The SGaan Kinghlas-Bowie Seamount MPA Management Board consists of two representatives from the Council of the Haida Nation (CHN) and two representatives from Fisheries and Oceans Canada (DFO). The Management Board seeks to operate by consensus and makes recommendations to the CHN and DFO for their final decisions.

The planning of the SGaan Kinghlas-Bowie Seamount MPA are based on six guiding principles reflected in Haida ethics, values, and laws:

·       Yahgudang (respect);

·       Gin’laa hl isdaa.uu. (responsibility);

·       Gin ‘waadluwaan gud ahl k waagiidang (interconnectedness);

·       Gin’waadluwaan damaan tl’kinggang (balance);

·       Gin k’aaydaangga Giiy uu tl’a k’anguudangs (seeking wise counsel);

·       and ‘Isda isghyaan diigaa isdii (giving and receiving).

As Haida lawyer, gid7ahl-Gudsllay Terri-Lynn Williams-Davidson explains, “These values underpin Haida laws and are reflected in them.” In other words, through the inclusion of these guiding principles, Haida laws and ethics play a major role in shaping and guiding the establishment and management of the SGaan Kinghlas-Bowie Seamount MPA.

 
 

Concluding Reflections

IPCAs offer a pathway for the Crown to recognize and affirm Indigenous laws and governance.
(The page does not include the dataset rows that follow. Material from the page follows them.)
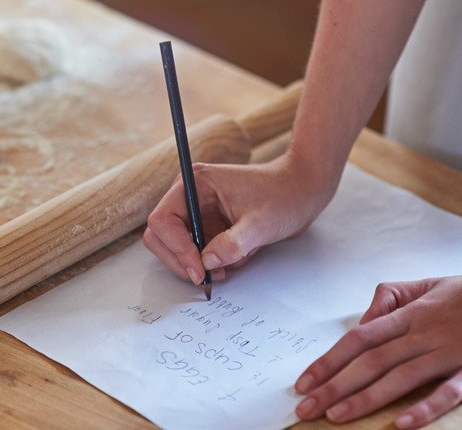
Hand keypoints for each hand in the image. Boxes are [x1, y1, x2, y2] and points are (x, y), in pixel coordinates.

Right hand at [143, 153, 334, 284]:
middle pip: (160, 236)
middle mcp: (189, 195)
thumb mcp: (261, 223)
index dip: (176, 248)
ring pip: (175, 247)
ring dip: (199, 262)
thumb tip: (207, 263)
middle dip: (181, 260)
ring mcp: (196, 211)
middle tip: (205, 277)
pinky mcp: (206, 224)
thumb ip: (233, 244)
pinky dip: (212, 262)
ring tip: (230, 264)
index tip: (198, 270)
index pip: (163, 220)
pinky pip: (195, 251)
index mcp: (195, 183)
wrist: (301, 190)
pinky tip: (237, 256)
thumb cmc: (284, 195)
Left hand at [295, 274, 461, 428]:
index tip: (304, 382)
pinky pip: (450, 392)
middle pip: (371, 362)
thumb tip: (362, 320)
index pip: (358, 340)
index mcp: (408, 315)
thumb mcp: (425, 285)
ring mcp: (451, 353)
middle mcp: (424, 334)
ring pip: (401, 378)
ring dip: (366, 399)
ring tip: (336, 417)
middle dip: (335, 386)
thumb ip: (389, 298)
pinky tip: (401, 425)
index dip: (328, 361)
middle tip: (306, 408)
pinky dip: (426, 408)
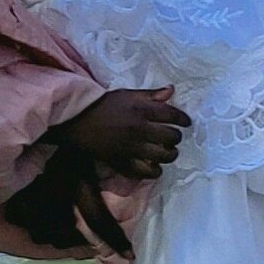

They provide opportunities to develop new institutions for reconciling Crown and Indigenous laws and decision-making in the establishment of new protected areas.

Mutual recognition of Indigenous and Crown jurisdictions throughout the establishment, management and operation of IPCAs can advance effective conservation and provide a pathway for reconciliation. IPCAs offer clear and compelling benefits for both Indigenous and Crown governments that go well beyond conservation.

Indigenous law is now being recognized and realized in Canada through a growing body of legal decisions, legislative changes, modern treaties and other constructive agreements between Indigenous peoples and public (or Crown) governments. IPCA establishment is just one way in which Indigenous laws are being recognized and affirmed in Canada today, but they are having a significant and positive impact on conservation.

As the establishment of Thaidene Nëné and SGaan Kinghlas-Bowie Seamount demonstrate, the recognition of Indigenous law and shared decision-making substantially reduces conflicts and fosters relationships that advance mutual learning and effective decision-making. These elements are increasingly critical for addressing present and future challenges in conservation.

 Indigenous nations will continue to establish IPCAs as spaces to actively govern their territories and implement and pass on their knowledge and laws to future generations. It is now up to Crown governments to make the necessary changes in their own policies to enable IPCAs to become a part of their own pathway to conservation and reconciliation.